Though Cai’s lips are sealed about his plans for 08.08.08, as the Games are known in Beijing, there are clues in the huge retrospective of his work that is now at the Guggenheim Museum in New York (through May 28) before traveling to the National Art Museum of China in Beijing this summer. Packed with exploding cars, writhing tigers, and leaping wolves, the exhibition shows the artist’s substantial range and ambition.
“I wanted the museum to be fully loaded, like a firecracker about to blow up,” says the artist. In the Guggenheim’s atrium he suspended several cars festooned with rods of flashing lights so that they appear to be tumbling and exploding in midair. There are video projections of his fantastic fireworks events as well as a selection of his elegant gunpowder drawings, made by detonating explosives on the surface of paper.
When asked to explain the global appeal of his projects, Cai replies: “Danger, risk, adventure, possibilities.”
Once upon a time, most self-respecting artists dismissed the idea of working on corporate projects as too commercial, as selling out. (At least that’s how it’s remembered.) But in today’s big-money, free-ranging, market-savvy art world, to adopt such righteous notions would seem almost quaint.
So last year, when New York art consultant Cary Leitzes approached ten artists about creating works for Pepsi cans, all of them, she says, jumped on board. The artists—among them Assume Vivid Astro Focus of Brazil, Stella Lai of China, and the Russian duo Vinogradov and Dubossarsky—had complete creative freedom, sort of: The art couldn’t interfere with the logo; they could use only six colors (five of which had to be specific Pepsi colors); and red could account for only 20 percent of the design—that’s Coke’s color.
“I felt it was important that the work have an eye-catching, seductive quality,” says Leitzes. “And I wanted the artists to be at a certain level in the art world.” Unfortunately, the cans won’t be distributed in the United States, but given their potential as inexpensive collector’s items, don’t be surprised to find them on eBay.
The Kaufmann House
On May 13 Christie’s is auctioning off one of America’s midcentury icons: Richard Neutra’s Kaufmann House in Palm Springs. Unusually, it is being offered in the firm’s evening sale of postwar and contemporary art—a strategy that speaks to the growing crossover between art and design collecting. Completed in 1946 for the department store magnate Edgar Kaufmann (who also commissioned Frank Lloyd Wright’s Fallingwater), the house is expected to fetch $15 million to $25 million.
Julius Shulman, the 97-year-old legendary photographer who has documented much of California’s great modern residential architecture, shot the most famous image of the Kaufmann House. (Julius Shulman: Palm Springs was recently published by Rizzoli.) Shulman’s 1947 photo was taken at twilight, with Mrs.

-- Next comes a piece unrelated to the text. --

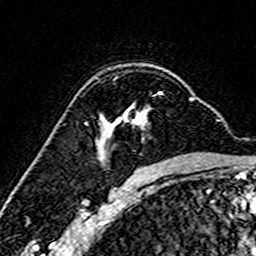
Breast MRI (dynamic contrast-enhanced), one axial slice; slice 107 of 160 in the series (ordered by position); cropped to one breast; dynamic contrast-enhanced series, time point 2 of 7 at this slice position (early post-contrast); 3 T; TE 4.6 ms, TR 7.4 ms; 1 mm slice thickness; 256 × 256 image matrix. Female patient.
Outlined on this slice (semi-automatically segmented with operator editing):
- enhancing-tissue mask used for the functional tumour volume (all voxels passing the contrast-enhancement thresholds inside the analysis volume; usually the tumour): box from (x=99, y=91) to (x=193, y=160) px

Kaufmann reclining beside the pool. “My photograph was prompted by my reaction to the drama of the San Jacinto Mountains as they loomed darkly over the quietude, and the wonderful alpenglow after sunset,” Shulman says. “My timing, during a forty-five-minute exposure, consisted of capturing the interior lighting in unison with nature’s endowment.
“I have visited the residence numerous times since 1947, gaining new respect for Neutra’s masterpiece,” Shulman says, adding, “Twenty-five million dollars is only money for such an achievement of art.”